Text block:
MIT researchers combat bias in AI training data

MIT researchers combat bias in AI training data

Bias in artificial intelligence (AI) systems can lead to inaccurate predictive models, inadequate search results, and discrimination, but a team of researchers at MIT claim to have found a way to overcome such biases.

Their new method demonstrates that the main perpetrator is not the algorithms themselves, but how the data is collected. Vitally, the approach can reduce bias without affecting he accuracy of predictive results.

According to Irene Chen, a PhD student who co-authored the research paper, computer scientists are often quick to say that the way to make these systems less biased is to simply design better algorithms.

“But algorithms are only as good as the data they’re using, and our research shows that you can often make a bigger difference with better data,” she explained.

By looking at specific examples, researchers were able to both identify potential causes for differences in accuracy and quantify each factor’s individual impact on the data.

They then showed how changing the way they collected data could reduce each type of bias, while maintaining the same level of predictive accuracy.

Research paper co-author MIT professor David Sontag said the research was a “toolbox” for helping machine learning engineers figure out what questions to ask of their data in order to diagnose why their systems may be making unfair predictions.

‘More’ doesn’t mean ‘better’

One of the biggest misconceptions is that more data is always better, Chen said:

Getting more participants does not necessarily help, since drawing from the exact same population often leads to the same subgroups being under-represented.

“Even the popular image database ImageNet, with its many millions of images, has been shown to be biased towards the Northern Hemisphere.”

Sontag said it was important to get more data from those under-represented groups. For example, the team looked at an income-prediction system and found that it was twice as likely to misclassify female employees as low-income and male employees as high-income.

However, if they increased the dataset by a factor of 10, those mistakes would happen 40 percent less often.

In another dataset, the researchers found that a system’s ability to predict intensive care unit (ICU) mortality was less accurate for Asian patients.

Existing approaches for reducing discrimination would basically just make the non-Asian predictions less accurate, which is problematic when you’re talking about settings, like healthcare, that can have life-or-death implications.

Chen said that their approach allowed them to look at a dataset and determine how many more participants from different populations are needed to improve accuracy for the group with lower accuracy, while still preserving accuracy for the group with higher accuracy.

Extracted entries:

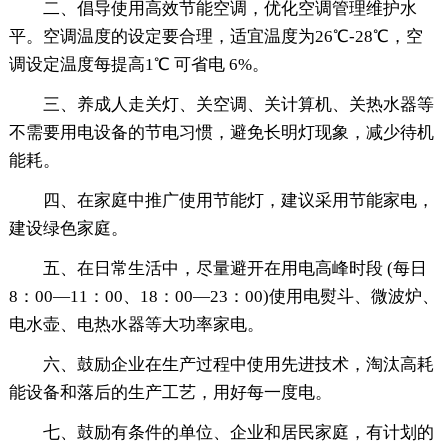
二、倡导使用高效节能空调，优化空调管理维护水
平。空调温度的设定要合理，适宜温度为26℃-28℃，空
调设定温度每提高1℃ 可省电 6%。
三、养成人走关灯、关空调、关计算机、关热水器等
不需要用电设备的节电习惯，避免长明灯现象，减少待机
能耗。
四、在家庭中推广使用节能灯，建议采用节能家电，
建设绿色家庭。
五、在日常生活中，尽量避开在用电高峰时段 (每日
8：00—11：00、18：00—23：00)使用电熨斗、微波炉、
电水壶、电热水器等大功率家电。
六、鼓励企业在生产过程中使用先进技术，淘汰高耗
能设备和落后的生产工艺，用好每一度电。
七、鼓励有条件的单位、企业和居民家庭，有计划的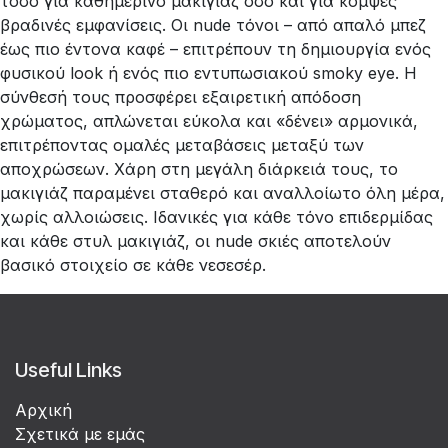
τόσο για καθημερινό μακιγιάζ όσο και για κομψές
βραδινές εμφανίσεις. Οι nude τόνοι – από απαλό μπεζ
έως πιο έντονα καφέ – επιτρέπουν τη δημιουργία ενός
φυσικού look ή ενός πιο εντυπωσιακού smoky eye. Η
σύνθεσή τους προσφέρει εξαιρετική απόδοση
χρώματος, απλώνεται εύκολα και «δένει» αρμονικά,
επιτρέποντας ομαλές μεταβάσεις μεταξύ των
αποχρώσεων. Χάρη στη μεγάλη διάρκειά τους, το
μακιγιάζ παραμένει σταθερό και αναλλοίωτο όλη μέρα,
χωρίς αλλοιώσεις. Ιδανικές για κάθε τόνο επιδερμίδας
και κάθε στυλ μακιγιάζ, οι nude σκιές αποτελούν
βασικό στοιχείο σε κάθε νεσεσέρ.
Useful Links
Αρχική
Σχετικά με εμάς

...

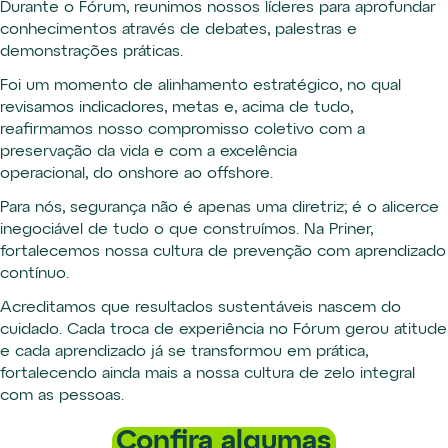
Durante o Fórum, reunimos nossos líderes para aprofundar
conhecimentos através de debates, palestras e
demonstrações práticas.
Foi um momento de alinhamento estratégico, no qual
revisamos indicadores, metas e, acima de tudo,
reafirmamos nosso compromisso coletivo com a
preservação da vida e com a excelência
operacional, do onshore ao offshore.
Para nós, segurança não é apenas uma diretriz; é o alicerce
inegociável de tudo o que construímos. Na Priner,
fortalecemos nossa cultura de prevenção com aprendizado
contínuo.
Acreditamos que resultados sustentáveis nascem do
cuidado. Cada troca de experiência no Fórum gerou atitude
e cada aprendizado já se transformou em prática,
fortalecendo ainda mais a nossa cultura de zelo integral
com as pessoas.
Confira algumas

--

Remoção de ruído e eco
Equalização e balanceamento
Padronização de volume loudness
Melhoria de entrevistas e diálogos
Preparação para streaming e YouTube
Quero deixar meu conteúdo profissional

Problems and tasks:
**A)** According to the article on bias in AI training data, for which patients was the ICU mortality prediction less accurate?
**B)** List the consequences of bias in AI systems that the first paragraph of the article on bias in AI training data names.
**C)** Please continue the article on bias in AI training data from its final paragraph.

Per-task answers:
**A)** Asian patients

**B)** Inaccurate predictive models, inadequate search results, and discrimination.

**C)**
“We can plot trajectory curves to see what would happen if we added 2,000 more people versus 20,000, and from that figure out what size the dataset should be if we want to have the best of all worlds.

With a more nuanced approach like this, hospitals and other institutions would be better equipped to do cost-benefit analyses to see if it would be useful to get more data.

The results will be presented next month at Neural Information Processing Systems (NIPS) in Montreal.

Internet of Business says

We’ve previously reported on research out of MIT on the implications of using biased data to train AI. Taken to the extreme, Norman the psychopathic AI demonstrates that a sound algorithm can lead to dark results, if trained on problematic information.

The implications of the ‘Norman’ research are valuable – and troubling – because they reveal that some AI systems may simply present us with the results that we, consciously or unconsciously, already want to see.

In the same way that a Google image search, for example, will present whatever pictures internet users have tagged in a certain way – including tags that may be partial or biased.

This opens up the real possibility that we may begin to use AI to ‘prove’ things that we already believe to be the case. In such a world, confirmation bias could become endemic, but have a veneer of neutrality and evidenced fact.

Elsewhere, IBM recently announced a new artificial intelligence (AI) ‘Trust and Transparency’ service, which it claims gives businesses greater insight into AI decision-making and bias.

The new Watson-based cloud service is designed to not only ‘open the black box’ of complex AI systems, but also to reinforce organisations’ trust in their own AI-based decisions – and data – by showing the workings.

Yet more needs to be done to ensure that, as we become more dependent on AI across many industries, we aren’t shaping AI models with unbalanced data or our own prejudices – particularly in life-changing fields, such as the justice system.